I took another step back at that, surprise slipping through me like a cold rain down my collar, knowing my posture was still defensive.

“We all do,” Occam said, “the ones of us who aren’t human. You smell like . . . like home, sugar. Like safety, perched in the trees with fresh kill before us.”

“You smell of jungle and tall trees,” Paka said. “Of deep water and rich earth. And death. Much death, the earth wet with the blood of prey, an offering, a gift, that I might eat and live.”

T. Laine had been leaning against the van; she pushed off with her hands and came to stand near Rick, many feet of space between us when she stopped. “I don’t have Tandy’s sense of empathy or the cats’ sense of smell, but my magic likes you.

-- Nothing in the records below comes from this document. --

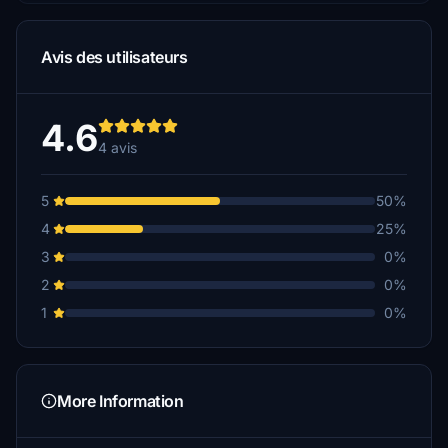
Avis des utilisateurs
4.6
4 avis
5
50%
4
25%
3
0%
2
0%
1
0%
More Information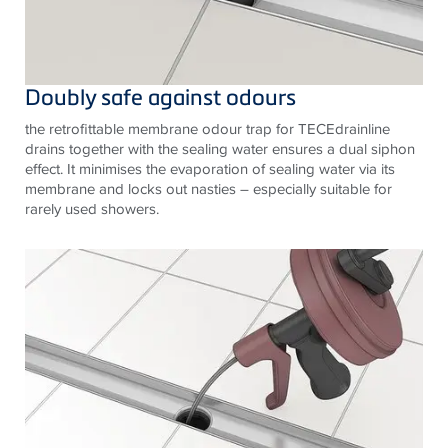
Doubly safe against odours
the retrofittable membrane odour trap for TECEdrainline
drains together with the sealing water ensures a dual siphon
effect. It minimises the evaporation of sealing water via its
membrane and locks out nasties – especially suitable for
rarely used showers.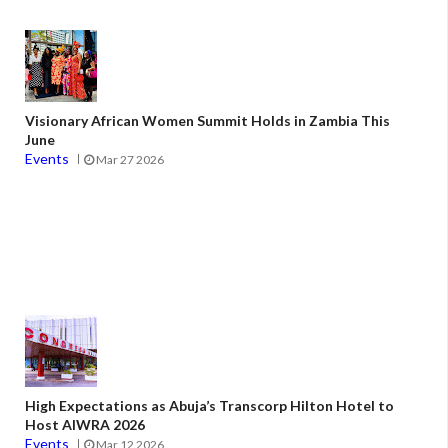
Visionary African Women Summit Holds in Zambia This
June
Events
Mar 27 2026
High Expectations as Abuja’s Transcorp Hilton Hotel to
Host AIWRA 2026
Events
Mar 12 2026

I think I could bounce a spell through you, like a routing, like the way a comet picks up speed when it circles a planet and boomerangs off into space. But I’d ask first. I’d always ask. Men? And worse, cats?” Her tone was incredulous. “You have no idea. They have no sense of privacy when they turn catty.”

I nodded, the agreement jerky. I’d seen house cats do things that would sear my eyeballs if a werecat did them. I turned my attention to JoJo, the token human of the group, wondering what she would say. “I don’t get the whole privacy thing,” she said, pulling on all the earrings in her right earlobe, sliding them through her fingers, which pulled her lobe out of shape, to rebound, earrings swinging. “I’m a party girl. Gimme a beer and bucket of wings or some of Mama’s cooking and a bunch of half-drunk pals all piled on the couch watching a game, and I’m down with that. But I also don’t get hunting down prey and eating it raw or shifting on the full moon—or not shifting and going nutso over it.”